Cells are also squishy things in need of structure, and their cytoskeleton includes a tensile network of actin fibers that looks suspiciously like Disneyland’s Spaceship Earth dome. Researchers such as Donald Ingber of MIT are showing that this geodesic array does more than reinforce the cell’s shape. Ingber’s work focuses on the coupling of the cell’s force sensors (“mechanotransducers”) to its tensile fiber network. 

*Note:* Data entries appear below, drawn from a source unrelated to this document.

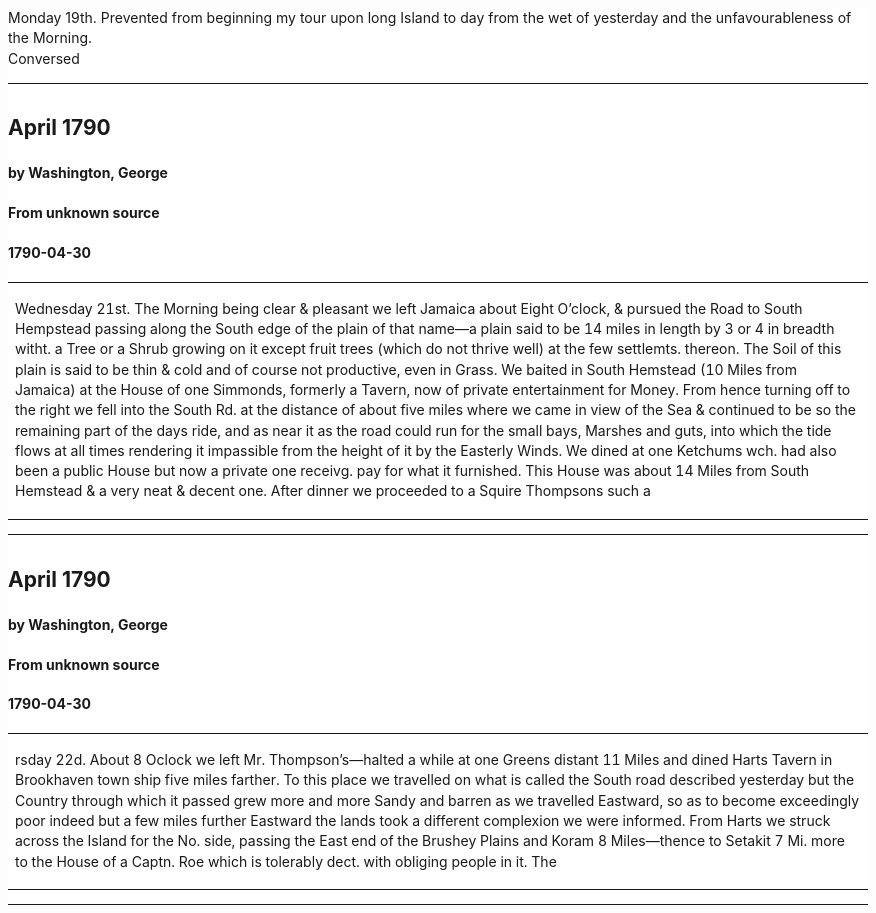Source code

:   
  
Monday 19th. Prevented from beginning my tour upon long Island to day from the wet of yesterday and the unfavourableness of the Morning.  
Conversed
</td></tr></table>

---

## April 1790

#### by Washington, George

#### From unknown source

#### 1790-04-30

<table style="width: 100%;"><tr><td style="width: 50%">

  
  
  
  
Wednesday 21st. The Morning being clear &amp; pleasant we left Jamaica about Eight O’clock, &amp; pursued the Road to South Hempstead passing along the South edge of the plain of that name—a plain said to be 14 miles in length by 3 or 4 in breadth witht. a Tree or a Shrub growing on it except fruit trees (which do not thrive well) at the few settlemts. thereon. The Soil of this plain is said to be thin &amp; cold and of course not productive, even in Grass. We baited in South Hemstead (10 Miles from Jamaica) at the House of one Simmonds, formerly a Tavern, now of private entertainment for Money. From hence turning off to the right we fell into the South Rd. at the distance of about five miles where we came in view of the Sea &amp; continued to be so the remaining part of the days ride, and as near it as the road could run for the small bays, Marshes and guts, into which the tide flows at all times rendering it impassible from the height of it by the Easterly Winds. We dined at one Ketchums wch. had also been a public House but now a private one receivg. pay for what it furnished. This House was about 14 Miles from South Hemstead &amp; a very neat &amp; decent one. After dinner we proceeded to a Squire Thompsons such a
</td></tr></table>

---

## April 1790

#### by Washington, George

#### From unknown source

#### 1790-04-30

<table style="width: 100%;"><tr><td style="width: 50%">

rsday 22d. About 8 Oclock we left Mr. Thompson’s—halted a while at one Greens distant 11 Miles and dined Harts Tavern in Brookhaven town ship five miles farther. To this place we travelled on what is called the South road described yesterday but the Country through which it passed grew more and more Sandy and barren as we travelled Eastward, so as to become exceedingly poor indeed but a few miles further Eastward the lands took a different complexion we were informed. From Harts we struck across the Island for the No. side, passing the East end of the Brushey Plains and Koram 8 Miles—thence to Setakit 7 Mi. more to the House of a Captn. Roe which is tolerably dect. with obliging people in it. The
</td></tr></table>

---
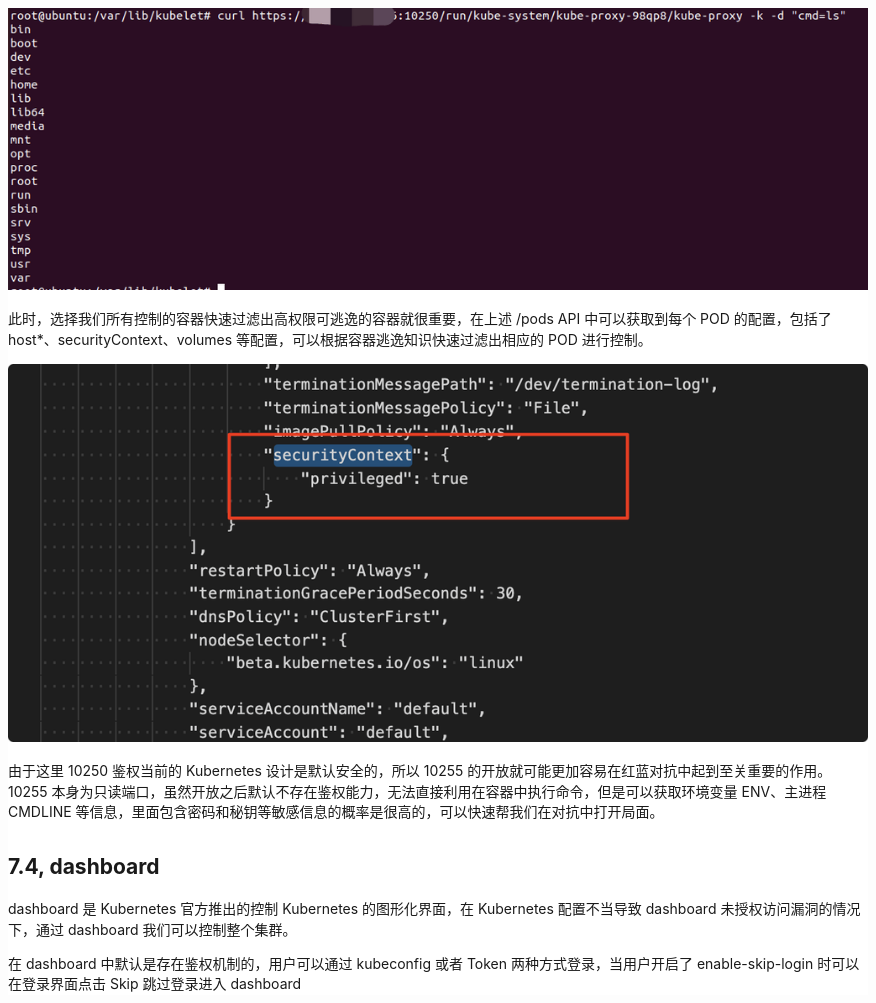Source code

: ![](assets/1700701621-a93e36af45e57e1ab127599c9d12b54f.png)

此时，选择我们所有控制的容器快速过滤出高权限可逃逸的容器就很重要，在上述 /pods API 中可以获取到每个 POD 的配置，包括了 host\*、securityContext、volumes 等配置，可以根据容器逃逸知识快速过滤出相应的 POD 进行控制。

![](assets/1700701621-fe6045aebf3d422144bf293463f02a37.png)

由于这里 10250 鉴权当前的 Kubernetes 设计是默认安全的，所以 10255 的开放就可能更加容易在红蓝对抗中起到至关重要的作用。10255 本身为只读端口，虽然开放之后默认不存在鉴权能力，无法直接利用在容器中执行命令，但是可以获取环境变量 ENV、主进程 CMDLINE 等信息，里面包含密码和秘钥等敏感信息的概率是很高的，可以快速帮我们在对抗中打开局面。

## 7.4, dashboard

dashboard 是 Kubernetes 官方推出的控制 Kubernetes 的图形化界面，在 Kubernetes 配置不当导致 dashboard 未授权访问漏洞的情况下，通过 dashboard 我们可以控制整个集群。

在 dashboard 中默认是存在鉴权机制的，用户可以通过 kubeconfig 或者 Token 两种方式登录，当用户开启了 enable-skip-login 时可以在登录界面点击 Skip 跳过登录进入 dashboard
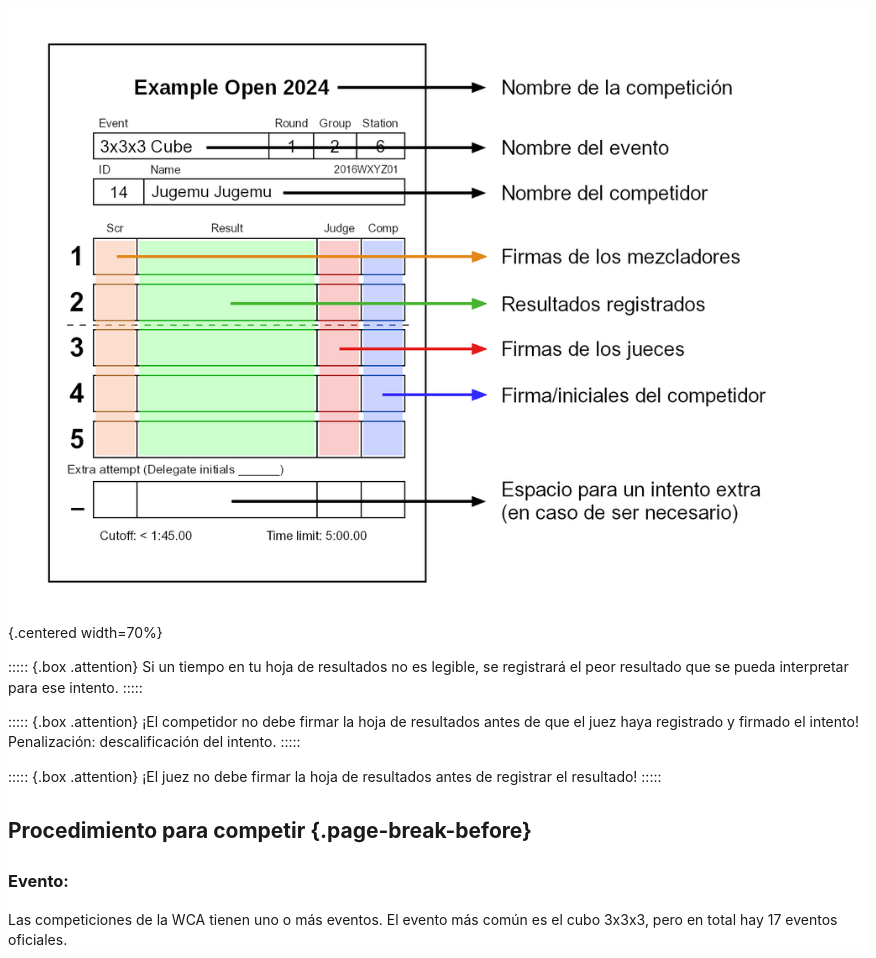 ![](images/scoresheet.png){.centered width=70%}

::::: {.box .attention}
Si un tiempo en tu hoja de resultados no es legible, se registrará el peor resultado que se pueda interpretar para ese intento.
:::::

::::: {.box .attention}
¡El competidor no debe firmar la hoja de resultados antes de que el juez haya registrado y firmado el intento!
Penalización: descalificación del intento.
:::::

::::: {.box .attention}
¡El juez no debe firmar la hoja de resultados antes de registrar el resultado!
:::::

## Procedimiento para competir {.page-break-before}

### Evento:
Las competiciones de la WCA tienen uno o más eventos. El evento más común es el cubo 3x3x3, pero en total hay 17 eventos oficiales.
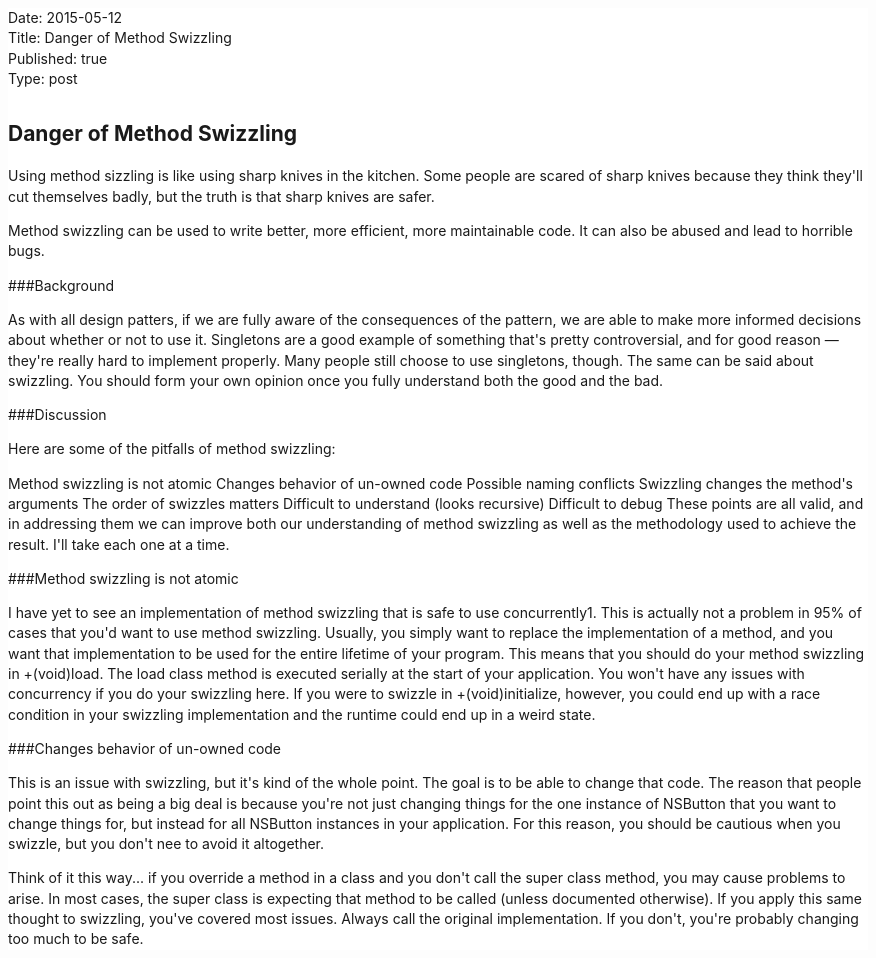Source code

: Date: 2015-05-12  
Title: Danger of Method Swizzling  
Published: true  
Type: post  

## Danger of Method Swizzling 


Using method sizzling is like using sharp knives in the kitchen. Some people are scared of sharp knives because they think they'll cut themselves badly, but the truth is that sharp knives are safer.

Method swizzling can be used to write better, more efficient, more maintainable code. It can also be abused and lead to horrible bugs.

###Background

As with all design patters, if we are fully aware of the consequences of the pattern, we are able to make more informed decisions about whether or not to use it. Singletons are a good example of something that's pretty controversial, and for good reason — they're really hard to implement properly. Many people still choose to use singletons, though. The same can be said about swizzling. You should form your own opinion once you fully understand both the good and the bad.

###Discussion

Here are some of the pitfalls of method swizzling:

Method swizzling is not atomic
Changes behavior of un-owned code
Possible naming conflicts
Swizzling changes the method's arguments
The order of swizzles matters
Difficult to understand (looks recursive)
Difficult to debug
These points are all valid, and in addressing them we can improve both our understanding of method swizzling as well as the methodology used to achieve the result. I'll take each one at a time.

###Method swizzling is not atomic

I have yet to see an implementation of method swizzling that is safe to use concurrently1. This is actually not a problem in 95% of cases that you'd want to use method swizzling. Usually, you simply want to replace the implementation of a method, and you want that implementation to be used for the entire lifetime of your program. This means that you should do your method swizzling in +(void)load. The load class method is executed serially at the start of your application. You won't have any issues with concurrency if you do your swizzling here. If you were to swizzle in +(void)initialize, however, you could end up with a race condition in your swizzling implementation and the runtime could end up in a weird state.

###Changes behavior of un-owned code

This is an issue with swizzling, but it's kind of the whole point. The goal is to be able to change that code. The reason that people point this out as being a big deal is because you're not just changing things for the one instance of NSButton that you want to change things for, but instead for all NSButton instances in your application. For this reason, you should be cautious when you swizzle, but you don't nee to avoid it altogether.

Think of it this way... if you override a method in a class and you don't call the super class method, you may cause problems to arise. In most cases, the super class is expecting that method to be called (unless documented otherwise). If you apply this same thought to swizzling, you've covered most issues. Always call the original implementation. If you don't, you're probably changing too much to be safe.
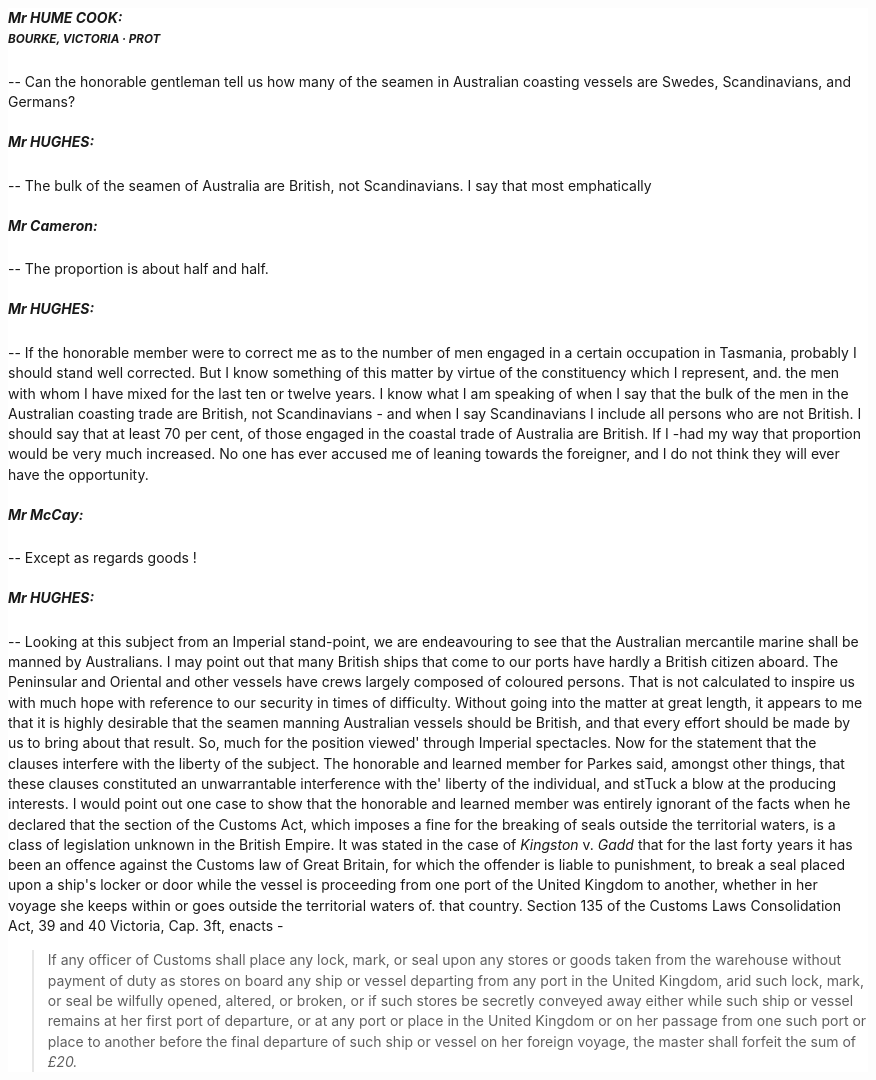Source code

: ##### Mr HUME COOK:<br><small class="text-muted">BOURKE, VICTORIA &middot; PROT</small>

--  Can the honorable gentleman tell us how many of the seamen in Australian coasting vessels are Swedes, Scandinavians, and Germans? 

##### Mr HUGHES:

-- The bulk of the seamen of Australia are British, not Scandinavians. I say that most emphatically 

##### Mr Cameron:

--  The proportion is about half and half. 

##### Mr HUGHES:

-- If the honorable member were to correct me as to the number of men engaged in a certain occupation in Tasmania, probably I should stand well corrected. But I know something of this matter by virtue of the constituency which I represent, and. the men with whom I have mixed for the last ten or twelve  years.  I know what I am speaking of when I say that the bulk of the men in the Australian coasting trade are British, not Scandinavians - and when I say Scandinavians I include all persons who are not British. I should say that at least 70 per cent, of those engaged in the coastal trade of Australia are British. If I -had my way that proportion would be very much increased. No one has ever accused me of leaning towards the foreigner, and I do not think they will ever have the opportunity. 

##### Mr McCay:

--  Except as regards goods ! 

##### Mr HUGHES:

-- Looking at this subject from an Imperial stand-point, we are endeavouring to see that the Australian mercantile marine shall be manned by Australians. I may point out that many British ships that come to our ports have hardly a British citizen aboard. The Peninsular and Oriental and other vessels have crews largely composed of coloured persons. That is not calculated to inspire us with much hope with reference to our security in times of difficulty. Without going into the matter at great length, it appears to me that it is highly desirable that the seamen manning Australian vessels should be British, and that every effort should be made by us to bring about that result. So, much for the position viewed' through Imperial spectacles. Now for the statement that the clauses interfere with the liberty of the subject. The honorable and learned member for Parkes said, amongst other things, that these clauses constituted an unwarrantable interference with the' liberty of the individual, and  stTuck  a blow at the producing interests. I would point out one case to show that the honorable and learned member was entirely ignorant of the facts when he declared that the section of the Customs Act, which imposes a fine for the breaking of seals outside the territorial waters, is a class of legislation unknown in the British Empire. It was stated in the case of  *Kingston*  v.  *Gadd*  that for the last forty years it has been an offence against the Customs law of Great Britain, for which the offender is liable to punishment, to break a seal placed upon a ship's locker or door while the vessel is proceeding from one port of the United Kingdom to another, whether in her voyage she keeps within or goes outside the territorial waters of. that country. Section 135 of the Customs Laws Consolidation Act, 39 and 40 Victoria, Cap. 3ft, enacts - 

  >If any officer of Customs shall place any lock, mark, or seal upon any stores or goods taken from the warehouse without payment of duty as stores on board any ship or vessel departing from any port in the United Kingdom, arid such lock, mark, or seal be wilfully opened, altered, or broken, or if such stores be secretly conveyed away either while such ship or vessel remains at her first port of departure, or at any port or place in the United Kingdom or on her passage from one such port or place to another before the final departure of such ship or vessel on her foreign voyage, the master shall forfeit the sum of  *£20.* 
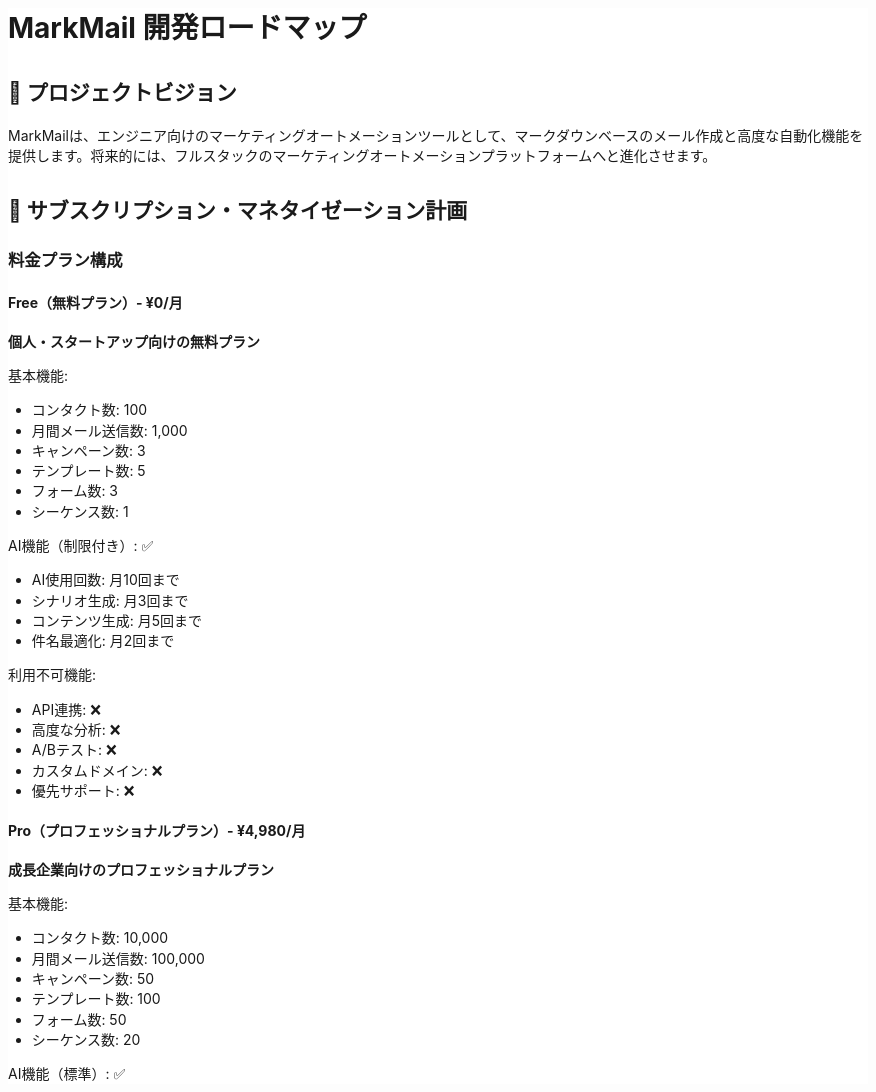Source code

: # MarkMail 開発ロードマップ

## 🎯 プロジェクトビジョン

MarkMailは、エンジニア向けのマーケティングオートメーションツールとして、マークダウンベースのメール作成と高度な自動化機能を提供します。将来的には、フルスタックのマーケティングオートメーションプラットフォームへと進化させます。

## 💎 サブスクリプション・マネタイゼーション計画

### 料金プラン構成

#### Free（無料プラン）- ¥0/月

**個人・スタートアップ向けの無料プラン**

基本機能:

- コンタクト数: 100
- 月間メール送信数: 1,000
- キャンペーン数: 3
- テンプレート数: 5
- フォーム数: 3
- シーケンス数: 1

AI機能（制限付き）: ✅

- AI使用回数: 月10回まで
- シナリオ生成: 月3回まで
- コンテンツ生成: 月5回まで
- 件名最適化: 月2回まで

利用不可機能:

- API連携: ❌
- 高度な分析: ❌
- A/Bテスト: ❌
- カスタムドメイン: ❌
- 優先サポート: ❌

#### Pro（プロフェッショナルプラン）- ¥4,980/月

**成長企業向けのプロフェッショナルプラン**

基本機能:

- コンタクト数: 10,000
- 月間メール送信数: 100,000
- キャンペーン数: 50
- テンプレート数: 100
- フォーム数: 50
- シーケンス数: 20

AI機能（標準）: ✅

When an event causes a cell to adhere to its surroundings, force changes in the cytoskeleton delivers a message to the cell. We are just beginning to understand that the cell reacts to mechanical signals like in dramatic ways;  cellular forces dictate cell migration, instigate healing, and even trigger chromosomal events.  Researchers are betting that understanding the structural underpinnings of bodily cells might lead to breakthroughs in the treatment of cancer, athsma, osteoporosis, wounds, and other human maladies.  

Though it never caught fire as a housing concept, “tensegrity” is experiencing its second coming as a scientific buzzword. Buckminster Fuller might be cheered today to know that  our every tissue represents a sprawling neighborhood of cellular geodesic dome-dwellers, showing nature’s endorsement of a great design strategy.      


References:
Levin, S.  The Tensegrity-Truss As A Model For Spine Mechanics: Biotensegrity.  Journal of Mechanics in Medicine and Biology, 2003.  2: 375-388

Shadwick, RE.  Foundations of Animal Hydraulics: Geodesic Fibres Control The Shape Of Soft Bodied Animals.  J Exp Biol, 2008. 211: 289-291

Kier, W.M. and Smith, K.K. Tongues, tentacles and trunks: The biomechanics of movement in muscular-hydrostats. Zoological Journal of the Linnean Society , 1985. 83: 307-324.

Hebrank, MR. Mechanical properties and locomoter functions of eel skin.  Biology Bulletin, 1980.  158:56-58.

Kelly, D. Penises as variable-volume hydrostatic skeletons. Annals of the New York Academy of Sciences, Reproductive Biomechanics, 2007. 1101(1), 453-463.

Ingber, DE. Tensegrity I. Cell structure and hierarchical systems biology. Journal of  Cell Science, 2003. 116: 1157-1173 (2003).

Ingber DE. Tensegrity and mechanotransduction. Journal of Bodywork and Movement Therapies, 2008. 12(3) 198-200.